• **PAGE EXTRACT**
........

Kidney Week

Abstract: SA-OR30

C/EBPβ-XOR Axis Confers Genetic Predisposition to Diabetic Kidney Disease

Session Information

• Diabetic Kidney Disease - Basic: Discovery to Translational Science
  October 26, 2024 | Location: Room 7, Convention Center
  Abstract Time: 04:50 PM - 05:00 PM

Category: Diabetic Kidney Disease

• 701 Diabetic Kidney Disease: Basic

Authors

• Ekperikpe, Ubong S., Icahn School of Medicine at Mount Sinai, New York, New York, United States

Ubong S. Ekperikpe, MS, PhD

• Yu, Liping, Icahn School of Medicine at Mount Sinai, New York, New York, United States

Liping Yu

• Daehn, Ilse S., Icahn School of Medicine at Mount Sinai, New York, New York, United States

Ilse S. Daehn, PhD, FASN

Background

Diabetes-induced chronic kidney disease (CKD) is the leading cause of renal failure globally and in the United States of America. Interestingly, only about 30% of patients with diabetes develop diabetic kidney disease (DKD), underscoring the role of genetics in the pathophysiology of DKD. Despite this observation, the underlying molecular mechanisms that confer genetic predisposition to DKD remain unclear. Glomerular injury, characterized by podocyte depletion and glomerular hypertrophy are a major feature of progressive DKD. Previously, we reported that mitochondrial dysfunction-induced oxidative damage in glomerular endothelial cells (GECs) drives podocyte loss via GEC-podocyte crosstalk in DKD-susceptible DBA/2J (D2) versus DKD-resistant C57BL/6J (B6) mice.

Methods

We mapped potential quantitative trait loci (QTL) that are associated with podocyte depletion in DKD-susceptible DBA/2J (D2) and DKD-resistant C57BL/6J (B6) mice, and in a panel of recombinant BXD mouse strains. Through this, we identified a significant cis-acting variant in the promoter region of xanthine oxidoreductase (Xor). XOR catalyzes the metabolism of purines to uric acid, generating reactive oxygen species (ROS) in the process. Via CRISPR/Cas9, we knocked-in the identified Xor risk variant into DKD-resistant B6 mice to generate mutant B6-Xor^em1 mice that displayed markedly higher XOR activity versus wild-type B6 mice. We also determined the effect of this Xor risk variant on susceptibility to DKD in B6-Xor^em1 mice.

........

• **MATERIAL PROVIDED**
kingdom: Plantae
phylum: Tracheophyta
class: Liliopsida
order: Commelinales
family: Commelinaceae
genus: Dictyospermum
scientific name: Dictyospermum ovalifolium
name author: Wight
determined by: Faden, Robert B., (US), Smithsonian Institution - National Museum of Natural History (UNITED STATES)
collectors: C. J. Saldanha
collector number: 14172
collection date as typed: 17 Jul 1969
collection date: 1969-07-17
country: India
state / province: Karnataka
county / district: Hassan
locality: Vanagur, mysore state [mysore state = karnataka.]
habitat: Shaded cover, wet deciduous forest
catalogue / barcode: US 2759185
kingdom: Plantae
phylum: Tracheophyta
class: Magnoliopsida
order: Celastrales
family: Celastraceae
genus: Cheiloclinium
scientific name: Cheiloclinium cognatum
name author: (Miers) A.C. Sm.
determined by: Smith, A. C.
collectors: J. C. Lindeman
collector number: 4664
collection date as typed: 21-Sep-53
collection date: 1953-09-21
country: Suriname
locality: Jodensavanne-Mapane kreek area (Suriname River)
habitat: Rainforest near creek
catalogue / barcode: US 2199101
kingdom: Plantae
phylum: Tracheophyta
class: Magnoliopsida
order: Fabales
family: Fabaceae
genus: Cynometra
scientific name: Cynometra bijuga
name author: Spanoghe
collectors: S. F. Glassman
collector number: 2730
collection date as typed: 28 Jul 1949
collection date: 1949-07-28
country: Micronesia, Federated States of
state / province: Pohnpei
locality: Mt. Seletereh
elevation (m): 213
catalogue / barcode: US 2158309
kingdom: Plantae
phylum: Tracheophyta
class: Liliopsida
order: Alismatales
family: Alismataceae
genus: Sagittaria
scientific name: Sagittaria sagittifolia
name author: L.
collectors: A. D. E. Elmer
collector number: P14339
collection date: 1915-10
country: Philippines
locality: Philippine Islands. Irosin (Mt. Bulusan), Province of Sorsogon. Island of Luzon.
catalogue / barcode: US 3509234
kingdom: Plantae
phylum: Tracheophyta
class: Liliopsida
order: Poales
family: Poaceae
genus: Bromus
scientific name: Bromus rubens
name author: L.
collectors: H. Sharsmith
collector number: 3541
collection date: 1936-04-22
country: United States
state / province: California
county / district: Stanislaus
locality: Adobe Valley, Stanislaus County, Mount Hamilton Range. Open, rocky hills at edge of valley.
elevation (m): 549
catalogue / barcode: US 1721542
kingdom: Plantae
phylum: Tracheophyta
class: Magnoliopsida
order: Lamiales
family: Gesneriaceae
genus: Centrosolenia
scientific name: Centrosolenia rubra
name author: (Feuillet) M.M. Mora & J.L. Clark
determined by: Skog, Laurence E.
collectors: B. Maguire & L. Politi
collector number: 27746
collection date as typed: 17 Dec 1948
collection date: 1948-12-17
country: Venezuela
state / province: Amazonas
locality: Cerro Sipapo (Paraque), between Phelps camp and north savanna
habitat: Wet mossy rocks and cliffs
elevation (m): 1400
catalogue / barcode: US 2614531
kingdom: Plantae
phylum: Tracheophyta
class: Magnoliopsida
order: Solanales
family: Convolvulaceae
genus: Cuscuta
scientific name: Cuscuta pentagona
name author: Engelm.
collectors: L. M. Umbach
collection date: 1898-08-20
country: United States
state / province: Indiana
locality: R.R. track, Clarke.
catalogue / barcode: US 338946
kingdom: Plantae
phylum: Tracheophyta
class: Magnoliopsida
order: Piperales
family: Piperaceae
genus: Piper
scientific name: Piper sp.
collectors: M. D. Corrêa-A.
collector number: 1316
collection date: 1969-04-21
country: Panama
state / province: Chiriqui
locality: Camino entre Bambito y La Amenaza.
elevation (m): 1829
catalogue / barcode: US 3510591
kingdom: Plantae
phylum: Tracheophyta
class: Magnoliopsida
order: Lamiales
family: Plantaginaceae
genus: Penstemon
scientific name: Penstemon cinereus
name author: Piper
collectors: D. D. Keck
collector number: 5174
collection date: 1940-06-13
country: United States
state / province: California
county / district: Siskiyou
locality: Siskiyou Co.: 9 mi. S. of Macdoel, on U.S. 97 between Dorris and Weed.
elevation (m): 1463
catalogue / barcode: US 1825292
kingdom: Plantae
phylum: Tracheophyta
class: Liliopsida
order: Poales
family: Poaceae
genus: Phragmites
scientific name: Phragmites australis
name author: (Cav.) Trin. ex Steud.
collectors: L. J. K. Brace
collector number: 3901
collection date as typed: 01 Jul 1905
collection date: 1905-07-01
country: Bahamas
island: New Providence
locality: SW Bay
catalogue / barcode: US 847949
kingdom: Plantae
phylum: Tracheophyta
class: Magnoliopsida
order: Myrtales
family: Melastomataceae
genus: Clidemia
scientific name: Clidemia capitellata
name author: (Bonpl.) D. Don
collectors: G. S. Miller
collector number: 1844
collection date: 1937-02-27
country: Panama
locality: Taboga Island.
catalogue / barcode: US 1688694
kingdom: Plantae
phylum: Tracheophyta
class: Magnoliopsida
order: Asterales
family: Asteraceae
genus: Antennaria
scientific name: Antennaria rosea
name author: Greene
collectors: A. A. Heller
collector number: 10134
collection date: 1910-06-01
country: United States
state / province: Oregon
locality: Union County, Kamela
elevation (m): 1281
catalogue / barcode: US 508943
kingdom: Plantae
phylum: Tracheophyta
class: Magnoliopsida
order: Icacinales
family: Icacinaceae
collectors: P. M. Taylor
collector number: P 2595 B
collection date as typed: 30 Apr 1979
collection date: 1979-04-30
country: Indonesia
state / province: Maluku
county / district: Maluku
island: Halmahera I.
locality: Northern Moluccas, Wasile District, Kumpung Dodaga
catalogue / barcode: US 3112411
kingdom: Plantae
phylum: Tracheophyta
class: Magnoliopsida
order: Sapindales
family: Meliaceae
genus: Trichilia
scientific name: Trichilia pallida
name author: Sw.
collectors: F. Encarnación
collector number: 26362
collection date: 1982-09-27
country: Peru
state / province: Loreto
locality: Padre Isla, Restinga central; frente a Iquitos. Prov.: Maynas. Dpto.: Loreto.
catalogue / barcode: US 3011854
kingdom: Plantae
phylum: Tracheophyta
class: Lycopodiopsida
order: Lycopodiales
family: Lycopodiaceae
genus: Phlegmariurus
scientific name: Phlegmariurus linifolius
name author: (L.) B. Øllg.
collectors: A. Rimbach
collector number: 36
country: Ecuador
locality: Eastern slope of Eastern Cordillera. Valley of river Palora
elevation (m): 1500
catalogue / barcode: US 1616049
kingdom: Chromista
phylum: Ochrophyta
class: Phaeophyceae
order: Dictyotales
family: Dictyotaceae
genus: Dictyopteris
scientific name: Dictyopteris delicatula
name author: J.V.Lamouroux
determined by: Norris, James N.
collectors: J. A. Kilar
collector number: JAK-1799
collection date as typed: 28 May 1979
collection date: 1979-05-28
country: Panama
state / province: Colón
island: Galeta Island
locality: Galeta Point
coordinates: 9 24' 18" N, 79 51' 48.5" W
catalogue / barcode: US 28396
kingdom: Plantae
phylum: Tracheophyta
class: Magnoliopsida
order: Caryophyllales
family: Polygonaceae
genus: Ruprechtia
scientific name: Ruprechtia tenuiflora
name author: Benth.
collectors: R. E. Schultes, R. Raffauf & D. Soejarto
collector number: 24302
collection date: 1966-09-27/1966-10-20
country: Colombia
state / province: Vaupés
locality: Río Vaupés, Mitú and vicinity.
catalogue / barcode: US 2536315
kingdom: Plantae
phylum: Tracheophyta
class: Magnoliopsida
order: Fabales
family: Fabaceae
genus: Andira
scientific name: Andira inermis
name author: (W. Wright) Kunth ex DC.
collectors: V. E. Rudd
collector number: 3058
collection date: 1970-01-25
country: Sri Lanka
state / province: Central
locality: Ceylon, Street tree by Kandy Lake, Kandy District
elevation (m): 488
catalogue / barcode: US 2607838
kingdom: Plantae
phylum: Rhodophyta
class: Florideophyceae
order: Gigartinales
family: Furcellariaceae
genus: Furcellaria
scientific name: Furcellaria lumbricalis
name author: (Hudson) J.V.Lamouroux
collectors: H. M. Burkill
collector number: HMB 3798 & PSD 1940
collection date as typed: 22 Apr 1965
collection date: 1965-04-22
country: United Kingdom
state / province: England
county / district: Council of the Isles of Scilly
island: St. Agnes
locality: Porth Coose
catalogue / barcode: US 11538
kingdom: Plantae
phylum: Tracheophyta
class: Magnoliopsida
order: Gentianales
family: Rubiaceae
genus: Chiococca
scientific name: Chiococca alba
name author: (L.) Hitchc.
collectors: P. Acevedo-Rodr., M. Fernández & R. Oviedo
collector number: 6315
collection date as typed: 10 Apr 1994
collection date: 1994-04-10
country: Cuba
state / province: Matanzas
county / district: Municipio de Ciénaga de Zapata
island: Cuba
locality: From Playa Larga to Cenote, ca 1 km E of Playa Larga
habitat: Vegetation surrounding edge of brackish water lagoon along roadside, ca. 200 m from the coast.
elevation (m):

........

Mark each statement yes or no according to the abstract on the C/EBPβ-XOR axis, and quote the words from it that decide the answer. (a) About 30% of patients with diabetes develop diabetic kidney disease. (b) The Xor risk variant was knocked into DKD-susceptible DBA/2J mice. (c) The B6-Xor^em1 mice showed lower XOR activity than wild-type B6 mice.

• **TASK ANSWER**
(a) Yes: "only about 30% of patients with diabetes develop diabetic kidney disease (DKD)"
(b) No: "we knocked-in the identified Xor risk variant into DKD-resistant B6 mice"
(c) No: "displayed markedly higher XOR activity versus wild-type B6 mice"